Girls often laugh very unkindly at shy youths, when they might find opportunities of acting the good angel to them, and by the exercise of tact screening from observation those failures in good manners which are inevitable to the inexperienced. When he finds himself the butt of a few giggling girls, a young man feels miserably uncomfortable and humiliated, and he vows to himself that he will never again put himself in the way of such annoyance. Consequently he cuts good society, not realising that he would very soon overcome these initial difficulties and feel at home in it.

He must find amusement somewhere. It is only natural to youth to crave it. At first his taste is jarred by those inferior to him, and his fastidiousness offended by their manners.

“We first endure, then pity, then embrace.”

But, such is the fatal adaptability of human nature to what is bad for it, he soon becomes accustomed to all that he at first objected to, and even forgets that he had ever found anything disagreeable in it. After a few months his speech begins to assimilate the errors of those about him in his leisure hours. He uses the very expressions that jarred upon him at first. His dress and carriage deteriorate, and he is well on his way downhill in life long before he realises that he has quitted his own level, probably for ever.

“If he had only held his own!”

And if only he had held his own at a few gatherings, and acquired experience, even at the cost of a little present pain and mortification, he would in the same interval of time be enjoying society, educating himself in its customs, and acquiring that exterior polish which comes of intimate acquaintance with its rules and ease in practising them.

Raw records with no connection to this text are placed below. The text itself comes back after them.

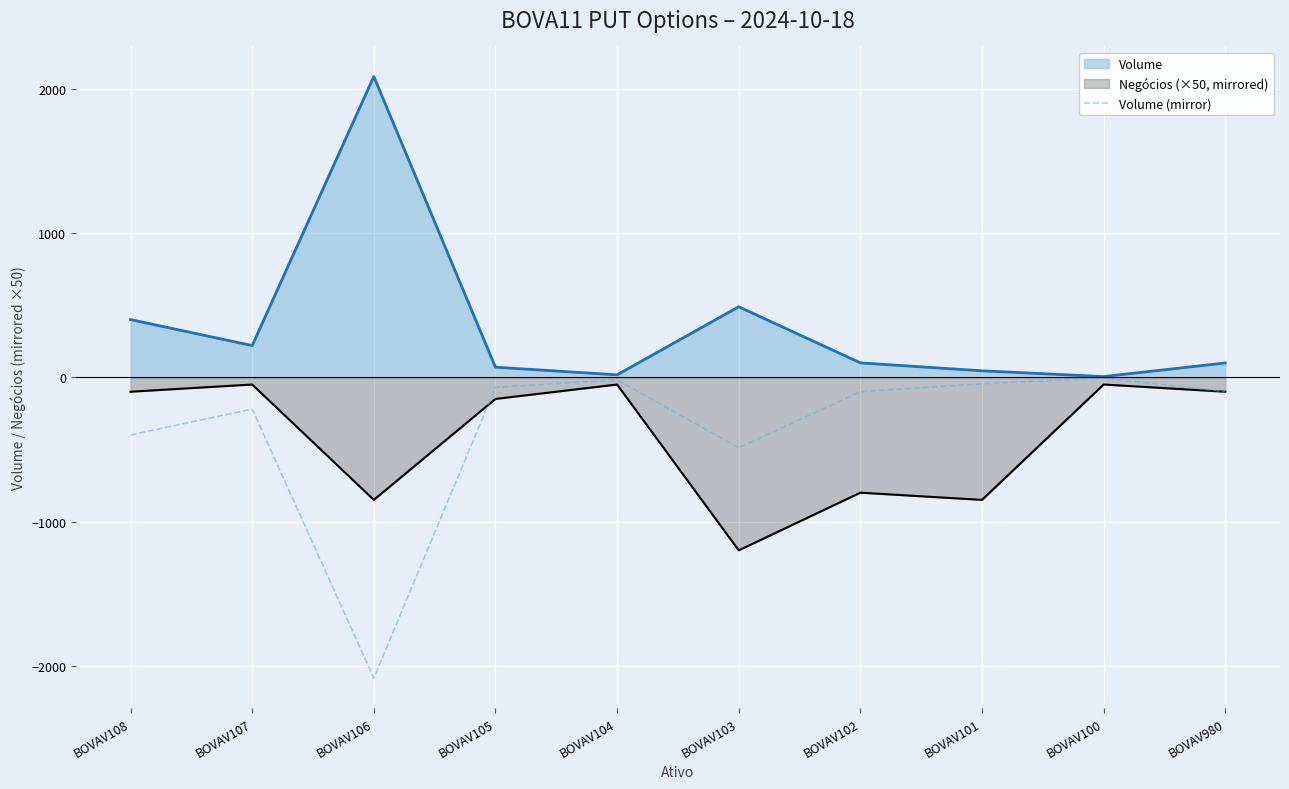

Rank the series by their maximum value, from highest to lowest.

Volume, Volume (mirror), Negócios (×50, mirrored)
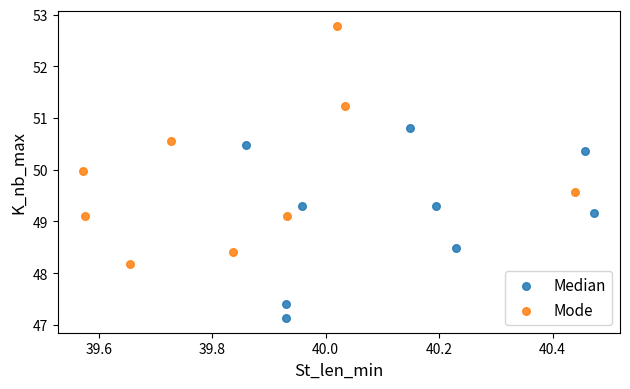

Which series reaches the minimum Y coordinate?

Median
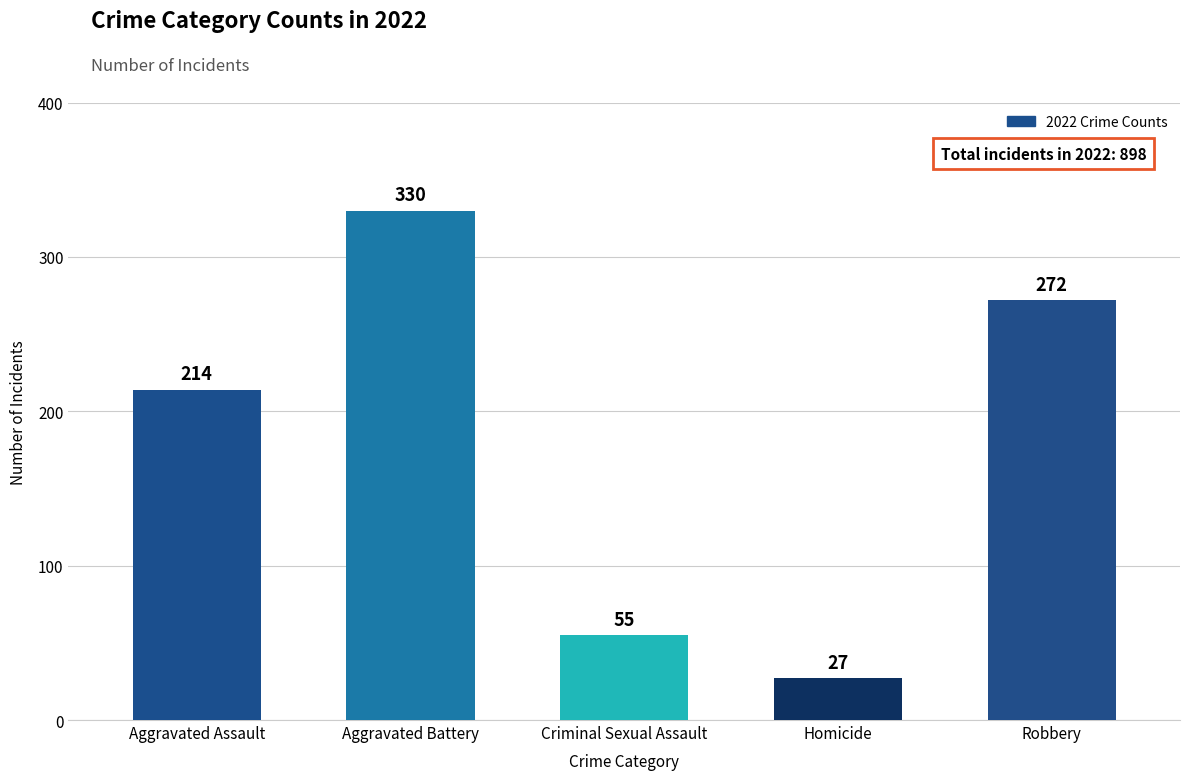

List the labels in order of value, largest first.

Aggravated Battery, Robbery, Aggravated Assault, Criminal Sexual Assault, Homicide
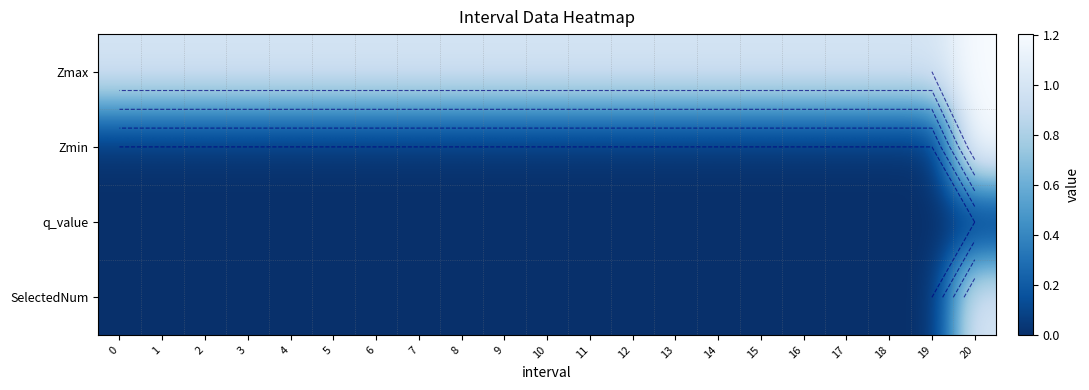

How many distinct data groups are displayed?

4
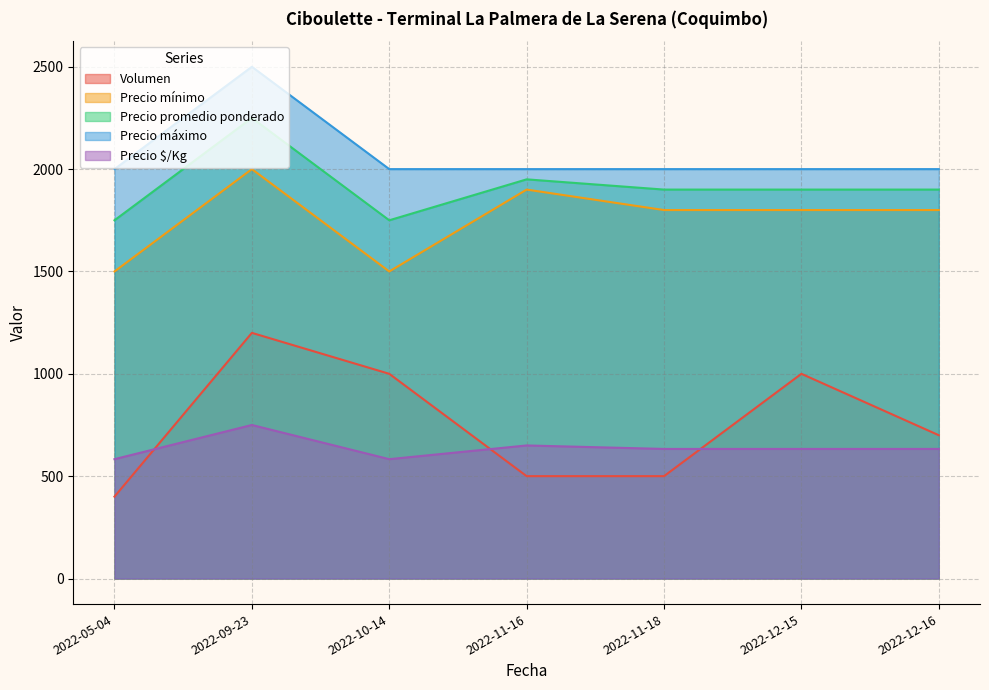

Reading right to left, what are all the values shown in this chart?

Volumen: 2022-12-16=700	2022-11-18=500	2022-11-16=500	2022-12-15=1000	2022-09-23=1200	2022-10-14=1000	2022-05-04=400
Precio mínimo: 2022-12-16=1800	2022-11-18=1800	2022-11-16=1900	2022-12-15=1800	2022-09-23=2000	2022-10-14=1500	2022-05-04=1500
Precio promedio ponderado: 2022-12-16=1900	2022-11-18=1900	2022-11-16=1950	2022-12-15=1900	2022-09-23=2250	2022-10-14=1750	2022-05-04=1750
Precio máximo: 2022-12-16=2000	2022-11-18=2000	2022-11-16=2000	2022-12-15=2000	2022-09-23=2500	2022-10-14=2000	2022-05-04=2000
Precio $/Kg: 2022-12-16=633	2022-11-18=633	2022-11-16=650	2022-12-15=633	2022-09-23=750	2022-10-14=583	2022-05-04=583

Should this little manual of manners be of use to any such in enabling them to master the theory, as it were, of social customs in the educated classes, it will have attained its aim.

The object of this book.

I have always felt the greatest compassion for young men when first introduced, after school and college life, to the routine of dinner, dance, and ball.

Those early days!

I have not forgotten the days when shyness made my own heart sink at the prospect of a dinner-party and when the hardest task on earth was the finding of nothings to say to a partner at a ball. It is a miserable feeling of confusion and gaucherie, and if I can in any way avert it from others it will be a source of great gratification to me.